Nguyen Martin, Nguyen Tai, Pham Thao
Radiology, West Virginia School of Osteopathic Medicine, Lewisburg, USA.
Obstetrics and Gynecology, Hung Vuong Hospital, Ho Chi Minh City, VNM.
Cureus. 2025 Jul 30;17(7):e89079. doi: 10.7759/cureus.89079. eCollection 2025 Jul.

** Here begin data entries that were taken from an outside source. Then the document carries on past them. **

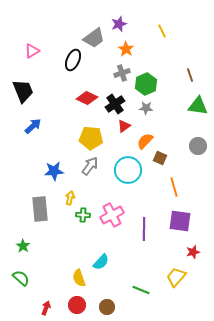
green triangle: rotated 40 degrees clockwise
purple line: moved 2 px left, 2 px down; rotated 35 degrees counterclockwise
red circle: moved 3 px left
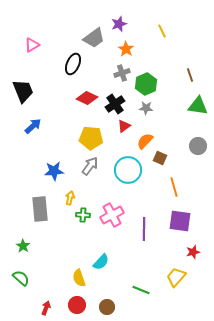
pink triangle: moved 6 px up
black ellipse: moved 4 px down
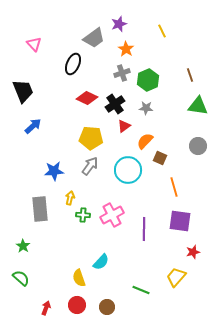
pink triangle: moved 2 px right, 1 px up; rotated 42 degrees counterclockwise
green hexagon: moved 2 px right, 4 px up
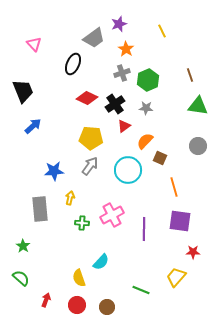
green cross: moved 1 px left, 8 px down
red star: rotated 16 degrees clockwise
red arrow: moved 8 px up
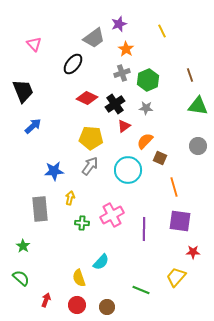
black ellipse: rotated 15 degrees clockwise
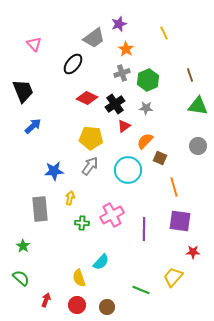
yellow line: moved 2 px right, 2 px down
yellow trapezoid: moved 3 px left
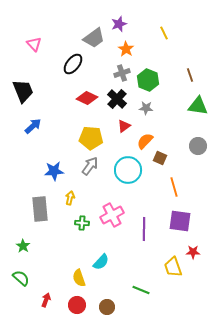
green hexagon: rotated 15 degrees counterclockwise
black cross: moved 2 px right, 5 px up; rotated 12 degrees counterclockwise
yellow trapezoid: moved 10 px up; rotated 60 degrees counterclockwise
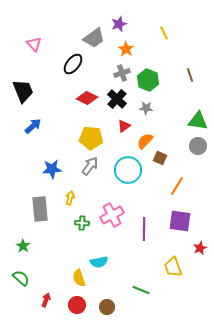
green triangle: moved 15 px down
blue star: moved 2 px left, 2 px up
orange line: moved 3 px right, 1 px up; rotated 48 degrees clockwise
red star: moved 7 px right, 4 px up; rotated 24 degrees counterclockwise
cyan semicircle: moved 2 px left; rotated 36 degrees clockwise
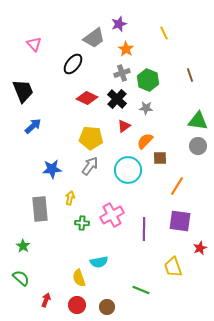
brown square: rotated 24 degrees counterclockwise
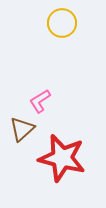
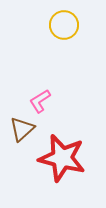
yellow circle: moved 2 px right, 2 px down
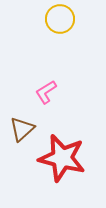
yellow circle: moved 4 px left, 6 px up
pink L-shape: moved 6 px right, 9 px up
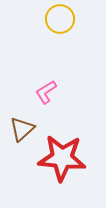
red star: rotated 9 degrees counterclockwise
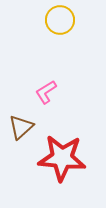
yellow circle: moved 1 px down
brown triangle: moved 1 px left, 2 px up
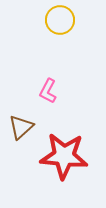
pink L-shape: moved 2 px right, 1 px up; rotated 30 degrees counterclockwise
red star: moved 2 px right, 2 px up
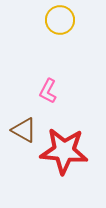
brown triangle: moved 3 px right, 3 px down; rotated 48 degrees counterclockwise
red star: moved 5 px up
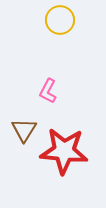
brown triangle: rotated 32 degrees clockwise
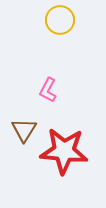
pink L-shape: moved 1 px up
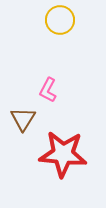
brown triangle: moved 1 px left, 11 px up
red star: moved 1 px left, 3 px down
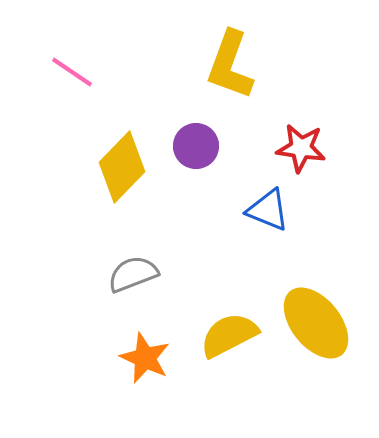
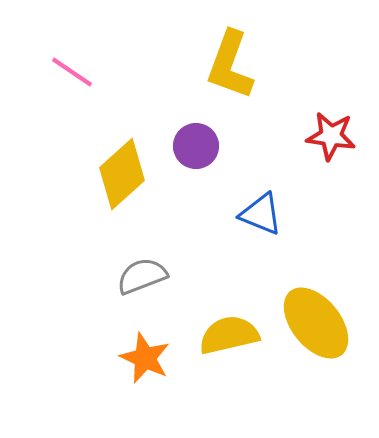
red star: moved 30 px right, 12 px up
yellow diamond: moved 7 px down; rotated 4 degrees clockwise
blue triangle: moved 7 px left, 4 px down
gray semicircle: moved 9 px right, 2 px down
yellow semicircle: rotated 14 degrees clockwise
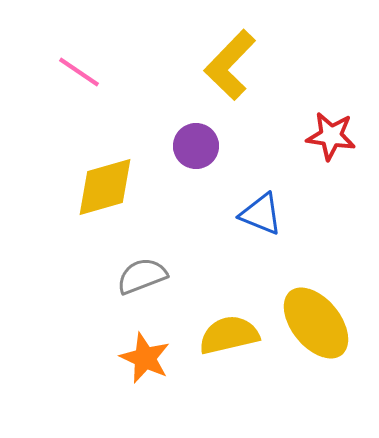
yellow L-shape: rotated 24 degrees clockwise
pink line: moved 7 px right
yellow diamond: moved 17 px left, 13 px down; rotated 26 degrees clockwise
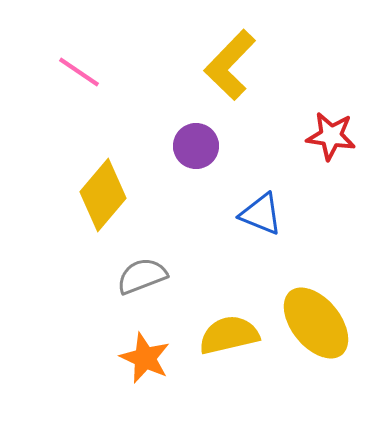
yellow diamond: moved 2 px left, 8 px down; rotated 34 degrees counterclockwise
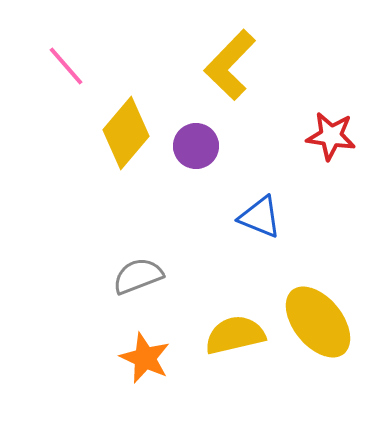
pink line: moved 13 px left, 6 px up; rotated 15 degrees clockwise
yellow diamond: moved 23 px right, 62 px up
blue triangle: moved 1 px left, 3 px down
gray semicircle: moved 4 px left
yellow ellipse: moved 2 px right, 1 px up
yellow semicircle: moved 6 px right
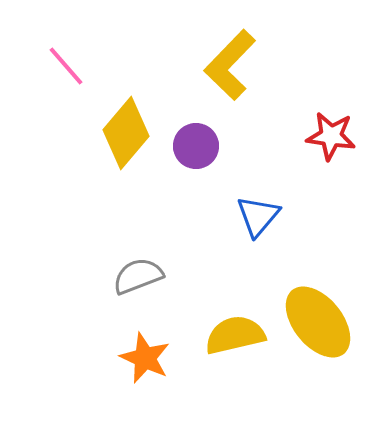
blue triangle: moved 2 px left, 1 px up; rotated 48 degrees clockwise
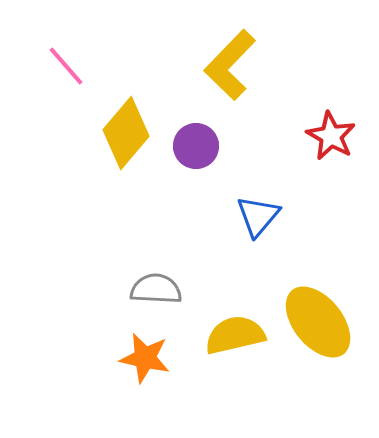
red star: rotated 21 degrees clockwise
gray semicircle: moved 18 px right, 13 px down; rotated 24 degrees clockwise
orange star: rotated 12 degrees counterclockwise
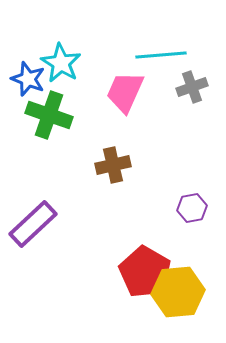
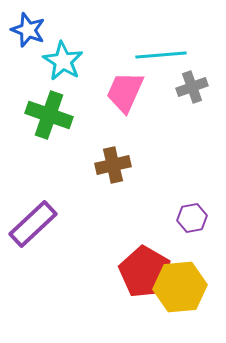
cyan star: moved 2 px right, 2 px up
blue star: moved 49 px up
purple hexagon: moved 10 px down
yellow hexagon: moved 2 px right, 5 px up
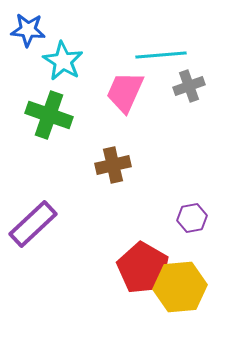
blue star: rotated 16 degrees counterclockwise
gray cross: moved 3 px left, 1 px up
red pentagon: moved 2 px left, 4 px up
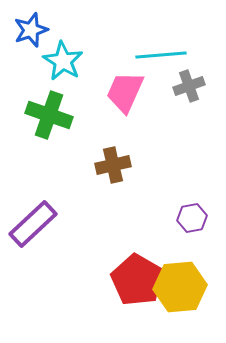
blue star: moved 3 px right; rotated 24 degrees counterclockwise
red pentagon: moved 6 px left, 12 px down
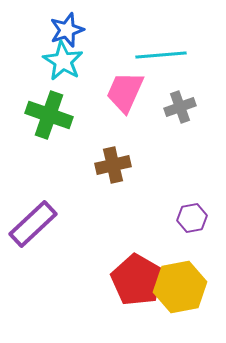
blue star: moved 36 px right
gray cross: moved 9 px left, 21 px down
yellow hexagon: rotated 6 degrees counterclockwise
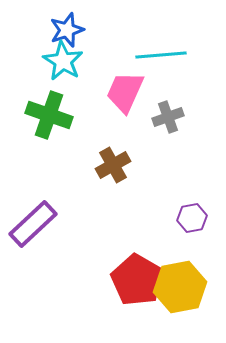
gray cross: moved 12 px left, 10 px down
brown cross: rotated 16 degrees counterclockwise
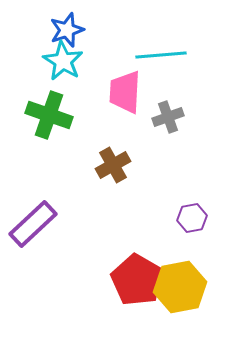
pink trapezoid: rotated 21 degrees counterclockwise
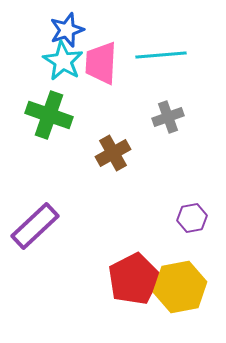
pink trapezoid: moved 24 px left, 29 px up
brown cross: moved 12 px up
purple rectangle: moved 2 px right, 2 px down
red pentagon: moved 3 px left, 1 px up; rotated 15 degrees clockwise
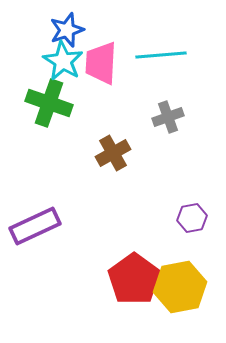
green cross: moved 12 px up
purple rectangle: rotated 18 degrees clockwise
red pentagon: rotated 9 degrees counterclockwise
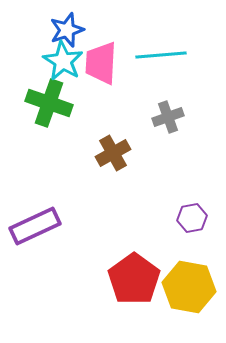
yellow hexagon: moved 9 px right; rotated 21 degrees clockwise
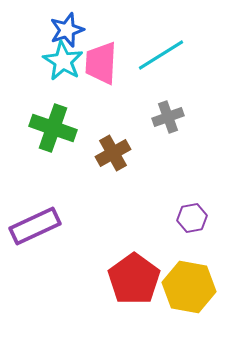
cyan line: rotated 27 degrees counterclockwise
green cross: moved 4 px right, 25 px down
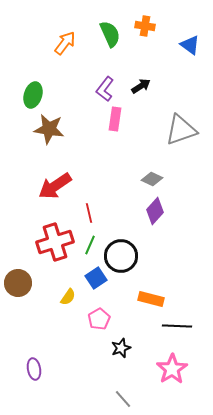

Primary cardiac angiosarcoma is an extremely rare tumor, especially in pediatric populations (0-18 years), which often carries a poor prognosis due to vague symptoms and its aggressive nature. We present a rare case involving a 17-year-old female, illustrating the diagnostic and therapeutic difficulties posed by this condition in an atypical age group. A 17-year-old female presented with a one-month history of dry cough, exacerbated when lying down, and orthopnea requiring two pillows for sleep. After an unremarkable outpatient evaluation, an echocardiogram revealed a large pericardial effusion with preserved ejection fraction (60%), leading to hospital admission. Computed tomography (CT) identified a 3.0 × 4.0 cm irregular mass invading the right atrium, multiple mediastinal and pulmonary nodules, a solitary 3 cm liver lesion, and a skull mass. Cardiac magnetic resonance imaging (MRI) confirmed a 5.0 × 3.0 × 4.0 cm mass located in the right atrium with hyperintensity on first-pass perfusion imaging, heterogeneous contrast enhancement, and significant pericardial effusion. Liver biopsy confirmed metastatic angiosarcoma, likely of cardiac origin, with positive immunohistochemical markers (CD31, CD34, CD117; Ki-67 40%). The patient underwent six months of chemotherapy (paclitaxel and gemcitabine) without improvement. Follow-up MRI showed disease progression with new liver and kidney lesions. The patient discontinued treatment and died shortly thereafter. Cardiac AS is an aggressive malignancy with nonspecific symptoms, such as dyspnea and cough, complicating early diagnosis. These tumors most often present with distant metastases. Imaging modalities, including echocardiography, CT, and MRI, are critical for diagnosis, with histopathology and immunohistochemistry confirming the diagnosis. Treatment typically involves surgical resection and chemotherapy. However, there is no standard treatment for cardiac angiosarcoma. This case underscores the need for heightened clinical suspicion in young patients with persistent cardiopulmonary symptoms and the urgent need for novel therapeutic strategies to improve outcomes.
原发性心脏血管肉瘤是一种极为罕见的肿瘤,尤其在儿科人群(0至18岁)中,由于症状模糊且具有侵袭性,其预后往往较差。我们报告一例罕见病例,患者为一名17岁女性,说明了这种疾病在非典型年龄组中带来的诊断和治疗困难。一名17岁女性,有1个月干咳病史,平卧时加重,端坐呼吸,睡眠时需两个枕头。门诊评估无异常后,超声心动图显示大量心包积液,射血分数正常(60%),遂住院治疗。计算机断层扫描(CT)发现一个3.0×4.0厘米的不规则肿块侵犯右心房,多个纵隔和肺部结节,一个3厘米的孤立肝脏病变,以及一个颅骨肿块。心脏磁共振成像(MRI)证实右心房有一个5.0×3.0×4.0厘米的肿块,首过灌注成像呈高信号,对比增强不均匀,并有大量心包积液。肝脏活检证实为转移性血管肉瘤,可能起源于心脏,免疫组化标记物阳性(CD31、CD34、CD117;Ki-67为40%)。患者接受了6个月的化疗(紫杉醇和吉西他滨),但病情无改善。随访MRI显示疾病进展,出现新的肝脏和肾脏病变。患者停止治疗,此后不久死亡。心脏血管肉瘤是一种侵袭性恶性肿瘤,症状不具特异性,如呼吸困难和咳嗽,使早期诊断复杂化。这些肿瘤最常出现远处转移。包括超声心动图、CT和MRI在内的影像学检查对诊断至关重要,组织病理学和免疫组化可确诊。治疗通常包括手术切除和化疗。然而,心脏血管肉瘤尚无标准治疗方案。该病例强调了对有持续心肺症状的年轻患者提高临床怀疑的必要性,以及迫切需要新的治疗策略来改善治疗效果。